How do you pick your subjects?
“It is totally intuitive. One of the reasons why I love New York City so much is the number of people who are constantly around. I love the energy of the city when it feels so alive.
“I remember my first few months after I arrived in Greensboro, NC. I would be standing by the window in a posh neighborhood, desperately looking for some sign of life. It looked so pretty; all of the lawns were perfect, all of the houses were perfect, but there were no people walking around, laughing, chatting. Everybody just got in their car in their garage and drove off. It felt so empty and depressing and I hated it. I need the buzzing energy of people. I love to hear life behind the windows of our apartment.”
New York—especially downtown—has a pretty distinct youth culture. How would you describe this little microcosm?
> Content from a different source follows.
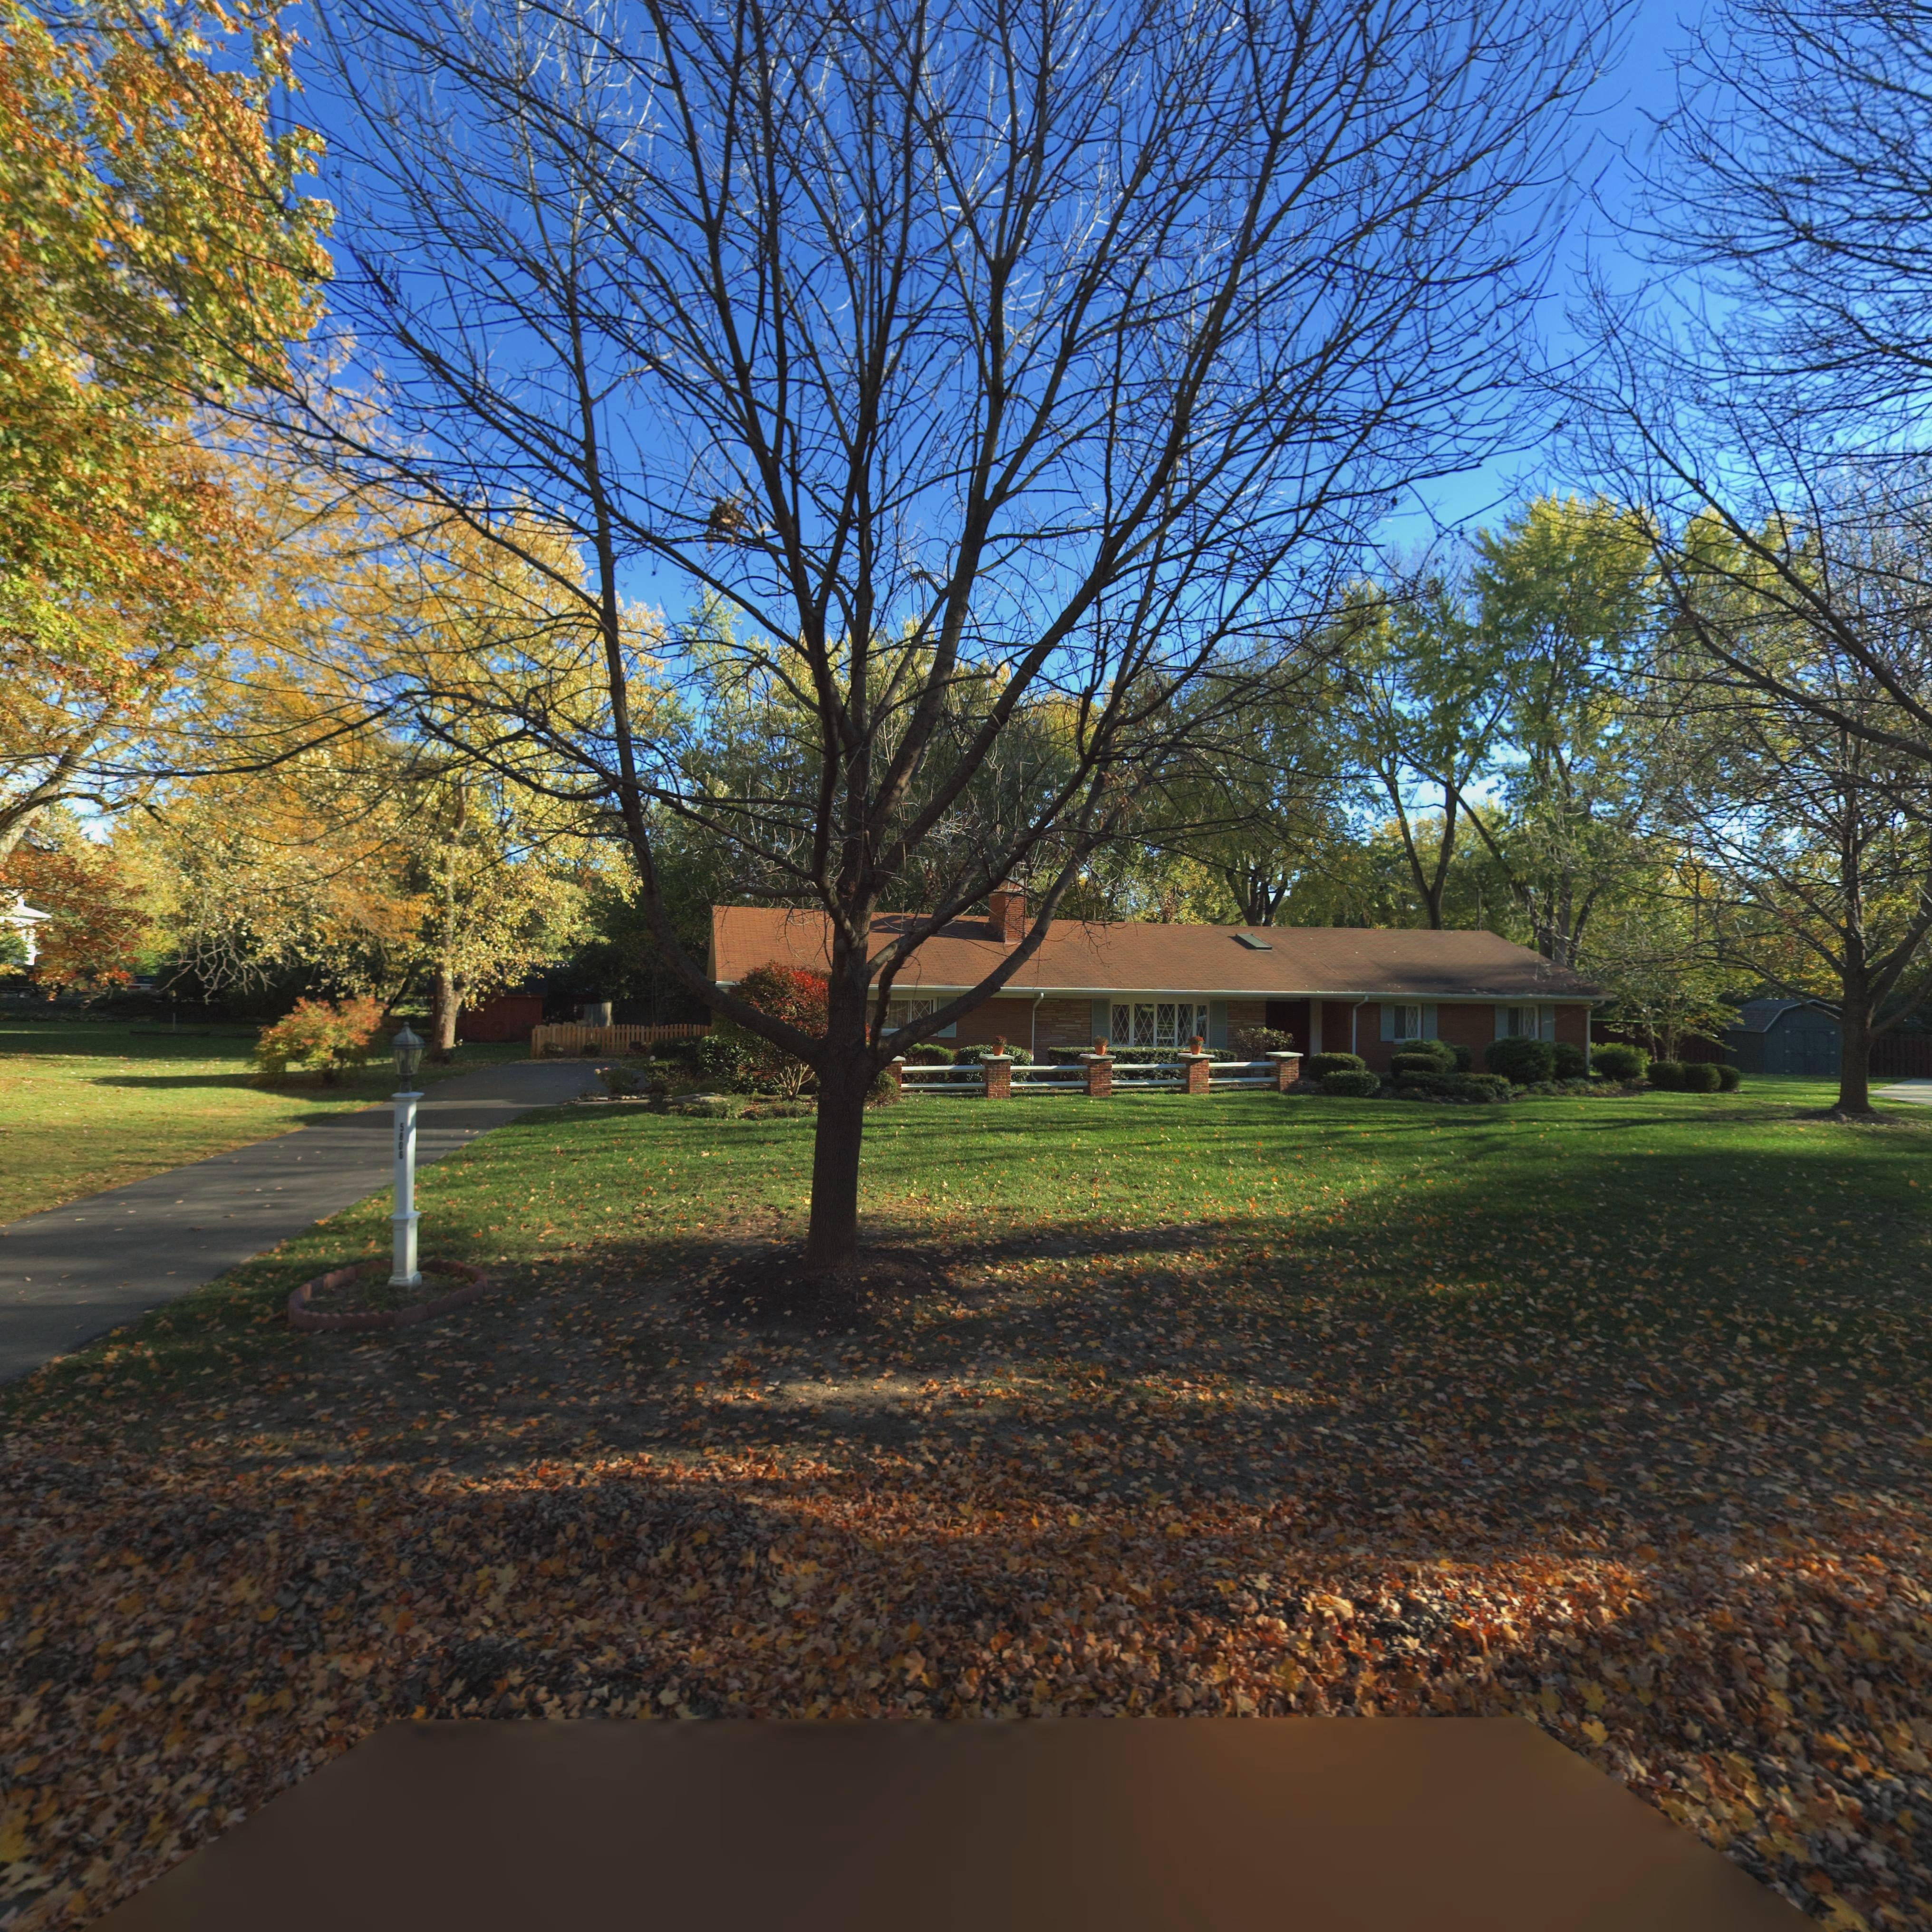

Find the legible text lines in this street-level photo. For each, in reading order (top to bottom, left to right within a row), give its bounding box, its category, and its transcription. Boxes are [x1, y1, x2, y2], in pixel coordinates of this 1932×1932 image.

[398, 1121, 404, 1159] StreetNumber: 5806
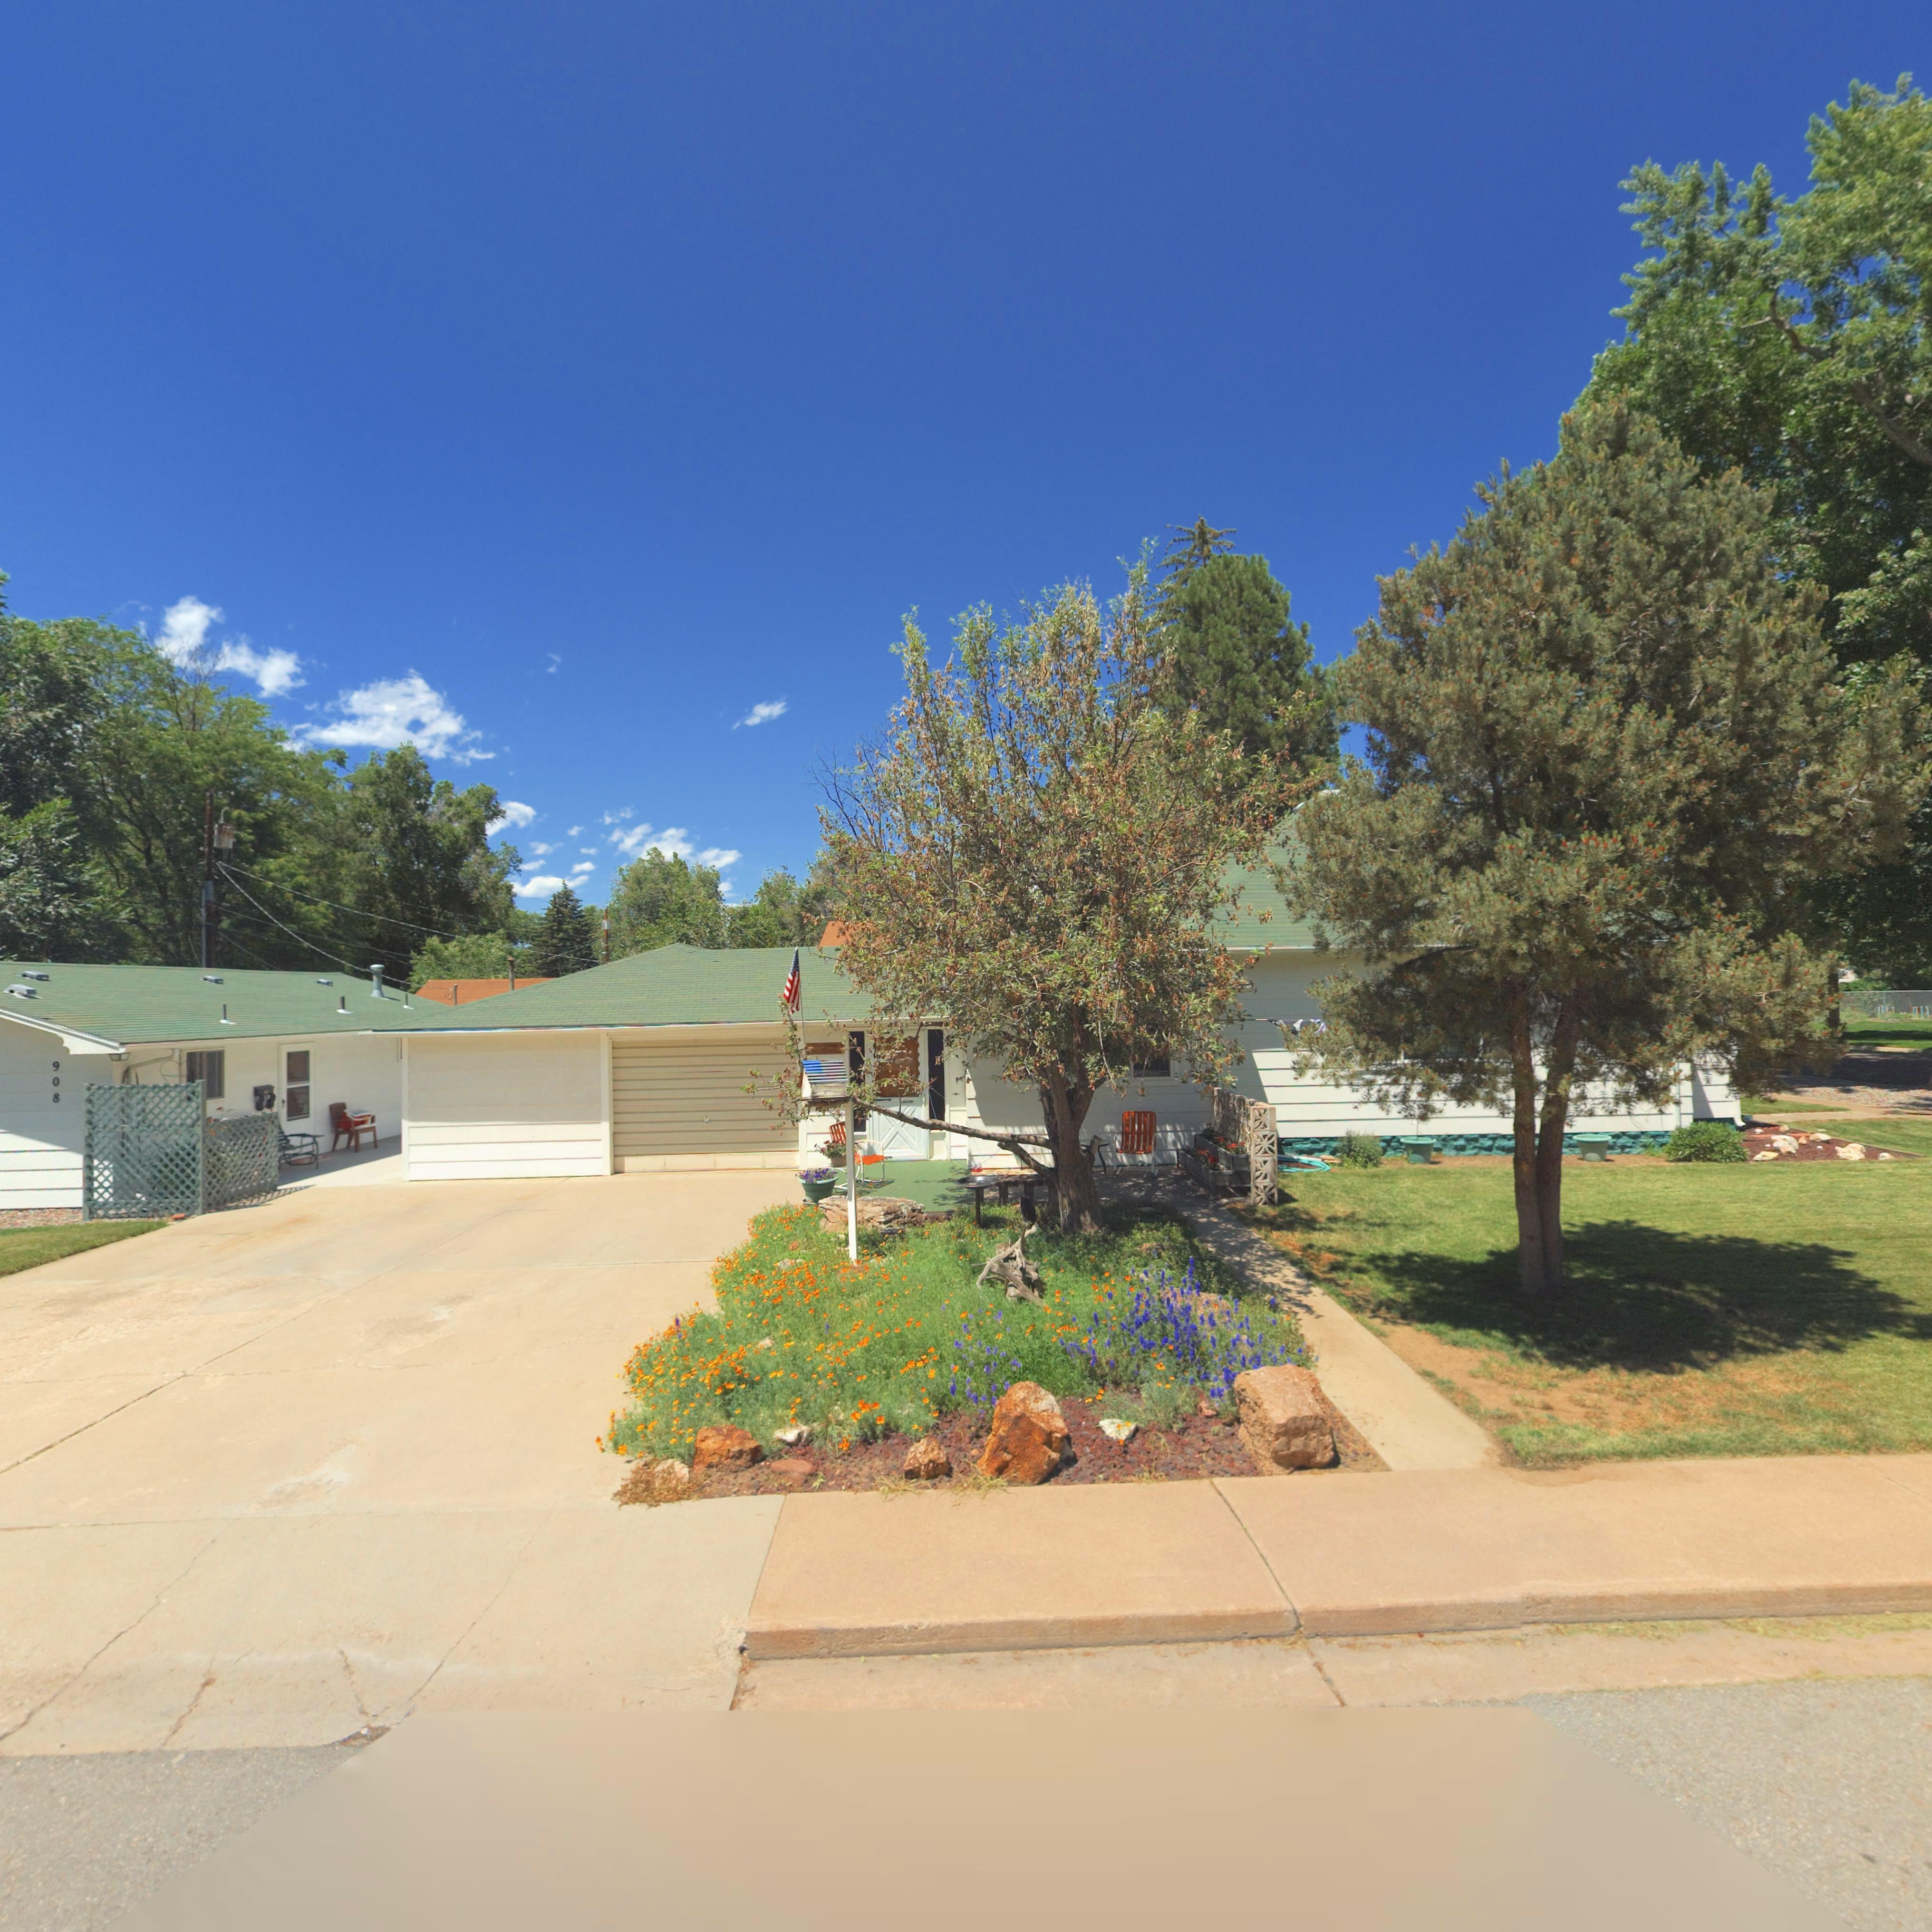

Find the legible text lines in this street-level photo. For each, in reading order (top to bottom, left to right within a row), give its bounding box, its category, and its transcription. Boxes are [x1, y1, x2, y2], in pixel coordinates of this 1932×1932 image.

[52, 1060, 59, 1103] StreetNumber: 908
“They are kids who are not afraid to be who they are, and I find that extremely inspiring. New York is a very liberating place in that sense—it allows you to find your own community and be who you want to be. It’s a place where ‘you doing you’ is supported and encouraged, and I am glad I can be part of that.”
How do you hope for this series to change perceptions of how we define being American?
“I am constantly inspired by the diversity and openness that New York City embraces; that is the America I like and feel like I belong to.
“When I started this project, I don’t know if I was necessarily trying to change perceptions of how we define being American. I was trying to find my own space in the American social landscape as an immigrant from Eastern Europe. That little border town where I grew up was a mainly atheist, homogenous society with no class system, still in the long shadow of the oppressive, communist past. I came to the US with a very limited idea of what America was, so there has been a lot for me to explore and discover.
“As I shot this project, it became clear to me that it was about more than my place in the landscape—that it reflected an idea of what America is or should be. This became a very powerful aspect, particularly when the politics started to really get crazy. As an immigrant, there were periods of time when I felt really scared, but, at the same time, I was shooting these inspiring young kids. They are what America is for me. These portraits are really a portrait of America, and they assert the strength and visibility of this country.”